Il ministro Delrio conferma che il dialogo ufficiale deve avvenire tra le Autorità di omologazione e non tra il governo tedesco e il Costruttore.

Emissioni: FCA diserta l'incontro con l'ente tedesco

di Francesco Donnici

20 maggio 2016

Il ministro Delrio conferma che il dialogo ufficiale deve avvenire tra le Autorità di omologazione e non tra il governo tedesco e il Costruttore.

Il Gruppo FCA (Fiat-Chrysler) ha disertato l’incontro fissato ieri pomeriggio dei Trasporti tedesco per discutere sulle emissioni della Fiat 500X 2.0 Multijet, accusate di superare i limiti di emissioni consentite dalla legge europea secondo il risultato delle indagini effettuate dall’autorità competente tedesca KBA.

FCA ha inviato una lettera ufficiale  alle Ministero dei trasporti tedesco dove viene sottolineato che soltanto le autorità italiane possono valutare se i modelli del Gruppo italo-americano rispettano i limiti di NOX fissati dall’Europa, considerando che sono stati omologati in Italia. Dalla Germania la risposta è arrivata subito dopo per bocca del Ministro dell’Ambiente, Alexander Dobrindt, che ha giudicato la scelta di FCA “incomprensibile e non cooperativa”.
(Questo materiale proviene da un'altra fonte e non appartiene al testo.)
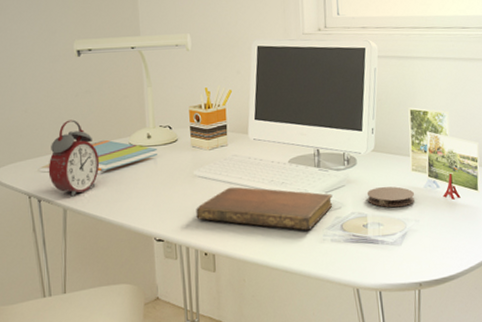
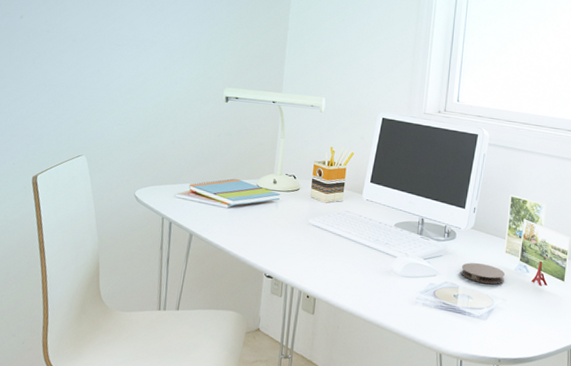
alarm clock: present [48,119,100,197] -> none [182,156,229,224]
notebook: present [196,186,333,231] -> none [305,239,430,291]

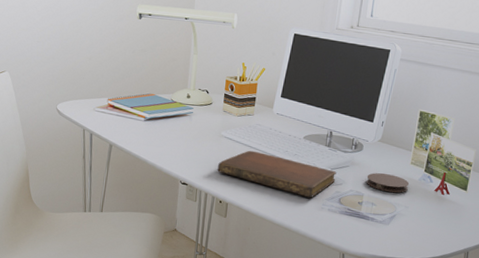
notebook: none [305,239,430,291] -> present [217,150,337,198]

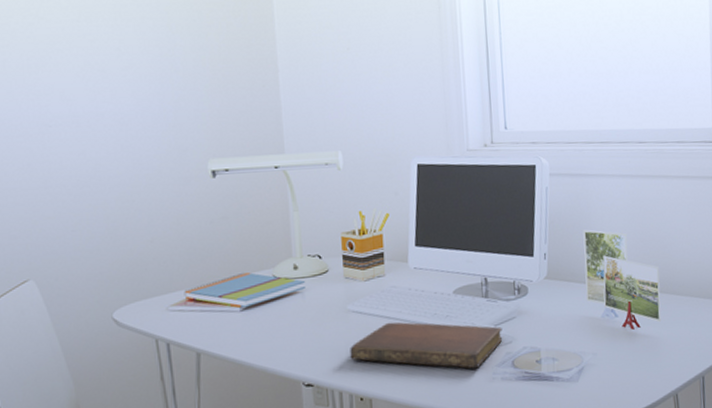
coaster: present [366,173,410,193] -> none [539,317,592,340]

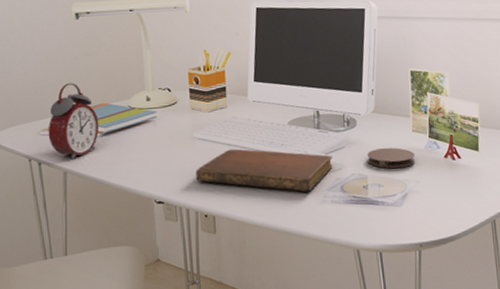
alarm clock: none [178,250,239,338] -> present [48,83,100,160]
coaster: none [539,317,592,340] -> present [367,147,416,169]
La decisione presa dal Gruppo guidato da Sergio Marchionne di non presentarsi al cospetto delle autorità tedesche è stata  spalleggiata dal Ministro delle Infrastrutture e dei Trasporti, Graziano Delrio. Il Ministro italiano ha diffuso in una nota di aver spiegato le motivazioni di questa scelta “in una lettera inviata mercoledì al ministro tedesco Dobrint”. In questa lettera viene sottolineata la “piena collaborazione del costruttore FCA, nel fornire all’Autorità di omologazione le informazioni sulle emissioni”. Secondo Delrio, siccome i modelli FCA sono omologati in Italia,  “il dialogo ufficiale deve avvenire tra le Autorità di omologazione”, ovvero in questo caso specifico  tra  il ministero delle Infrastrutture e i Trasporti, e il KBA, che è l’autorità competente in Germania, come previsto dalla direttiva quadro 2007/46/CE.

Ricordiamo che, come ogni altro paese europeo, anche l’Italia sta effettuando le proprie indagini in modo indipendente per capire se e quali Case automobilistiche hanno effettuato manipolazioni su software o dati relativi alle emissioni inquinanti di CO2.